A line segment is a portion of a line bounded by two endpoints. The distance between two points is the length of the segment connecting them, always a nonneg value. On a number line, distance is computed via absolute value of the difference. The Segment Addition Postulate states that if B is between A and C, then AB + BC = AC. This concept underpins all measurement in geometry.

How It's Best Learned

Start on a number line where distance = |a - b|. Then move to the coordinate plane and derive the distance formula from the Pythagorean theorem. Give problems where students must use the Segment Addition Postulate to find unknown lengths. Reinforce that distance is always positive.

Common Misconceptions

Explainer

From your work with points, lines, and planes, you know that a line extends infinitely in both directions. A line segment is what you get when you cut a line between two specific endpoints — it has a definite start and a definite end. The length of that segment is the distance between the two endpoints. Distance is always a nonnegative number; it measures "how far apart," not "which direction."

On a number line, computing distance is straightforward: just subtract and take the absolute value. If point A is at position 2 and point B is at position 7, then AB = |7 − 2| = 5. You need the absolute value (a concept you already know) because subtraction can produce a negative number, but distance cannot be negative. Whether you compute 7 − 2 or 2 − 7, the absolute value gives you the same positive answer.

In the coordinate plane, the same idea extends using the distance formula: d = √((x₂ − x₁)² + (y₂ − y₁)²). This formula comes directly from the Pythagorean theorem — the horizontal gap and vertical gap between two points form the legs of a right triangle, and the segment connecting the points is the hypotenuse. Squaring automatically removes the sign issue (so you do not need the absolute value), and the square root recovers the length.
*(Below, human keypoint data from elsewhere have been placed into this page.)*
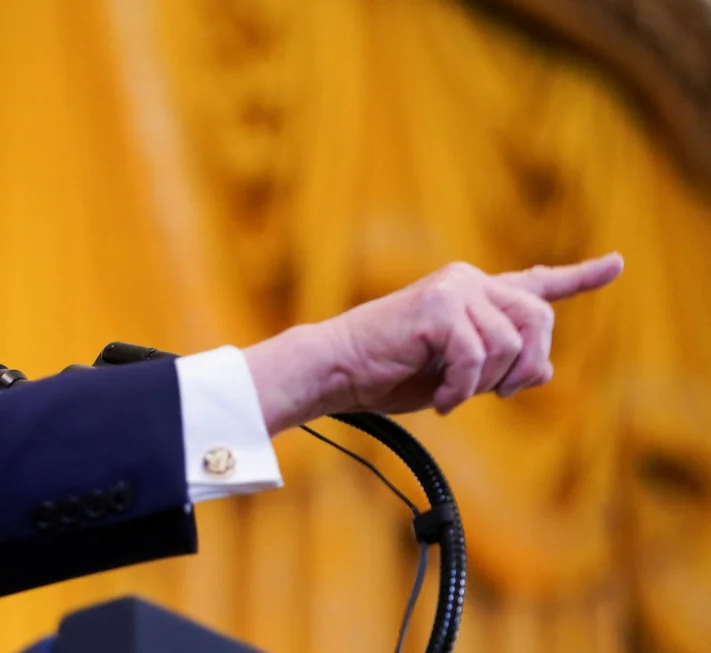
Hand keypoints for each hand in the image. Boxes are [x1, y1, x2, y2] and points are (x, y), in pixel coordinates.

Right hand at [244, 253, 623, 433]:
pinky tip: (443, 400)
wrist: (336, 369)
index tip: (616, 264)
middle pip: (539, 320)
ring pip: (511, 344)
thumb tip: (545, 369)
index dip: (580, 277)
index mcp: (473, 296)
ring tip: (453, 396)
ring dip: (486, 384)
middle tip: (498, 394)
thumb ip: (499, 367)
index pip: (534, 284)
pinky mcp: (439, 307)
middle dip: (525, 366)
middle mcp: (468, 282)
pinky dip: (462, 389)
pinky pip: (477, 356)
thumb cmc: (387, 374)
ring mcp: (454, 290)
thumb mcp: (455, 376)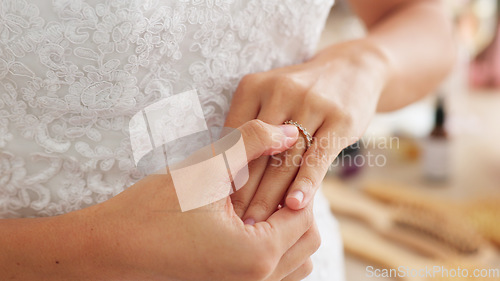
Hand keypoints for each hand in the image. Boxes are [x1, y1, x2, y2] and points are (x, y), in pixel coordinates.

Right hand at [59, 120, 317, 280]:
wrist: (107, 250)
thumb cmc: (151, 212)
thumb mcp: (204, 169)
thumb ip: (253, 143)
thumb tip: (290, 131)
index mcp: (257, 256)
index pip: (304, 213)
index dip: (294, 182)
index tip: (278, 161)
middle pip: (306, 240)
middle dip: (294, 206)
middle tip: (269, 181)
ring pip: (294, 260)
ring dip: (287, 229)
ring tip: (258, 203)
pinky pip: (273, 272)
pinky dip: (273, 247)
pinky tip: (246, 223)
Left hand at [226, 39, 388, 222]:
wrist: (352, 68)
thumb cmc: (300, 93)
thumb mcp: (269, 97)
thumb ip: (247, 127)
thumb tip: (222, 173)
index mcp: (253, 87)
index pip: (233, 138)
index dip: (223, 173)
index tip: (216, 204)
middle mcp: (280, 92)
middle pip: (257, 152)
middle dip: (243, 192)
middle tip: (231, 222)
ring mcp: (312, 104)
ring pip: (285, 159)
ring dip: (270, 196)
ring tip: (257, 224)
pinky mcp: (340, 120)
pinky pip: (317, 158)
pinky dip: (305, 184)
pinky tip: (294, 206)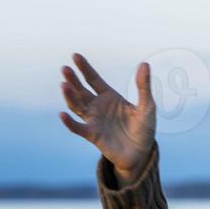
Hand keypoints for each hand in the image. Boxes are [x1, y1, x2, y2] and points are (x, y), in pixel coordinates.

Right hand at [58, 53, 155, 183]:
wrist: (141, 152)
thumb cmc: (144, 128)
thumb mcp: (147, 106)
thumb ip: (144, 86)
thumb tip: (145, 64)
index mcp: (110, 97)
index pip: (94, 79)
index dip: (85, 68)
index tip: (75, 56)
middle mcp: (98, 106)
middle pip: (82, 91)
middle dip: (73, 80)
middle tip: (65, 69)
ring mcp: (94, 120)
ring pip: (77, 106)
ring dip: (70, 97)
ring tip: (64, 85)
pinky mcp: (93, 135)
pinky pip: (78, 128)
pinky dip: (69, 122)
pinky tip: (62, 114)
The Segment Addition Postulate formalizes what it means for one point to lie between two others: B is between A and C (in the geometric sense) if and only if AB + BC = AC. This sounds obvious, but the postulate pins down the word "between" precisely — B must lie on the same line as A and C, and the two partial lengths must add to the total. This postulate is the engine behind almost every "find the missing length" problem in geometry, and it is the foundation for the midpoint concept you will encounter next.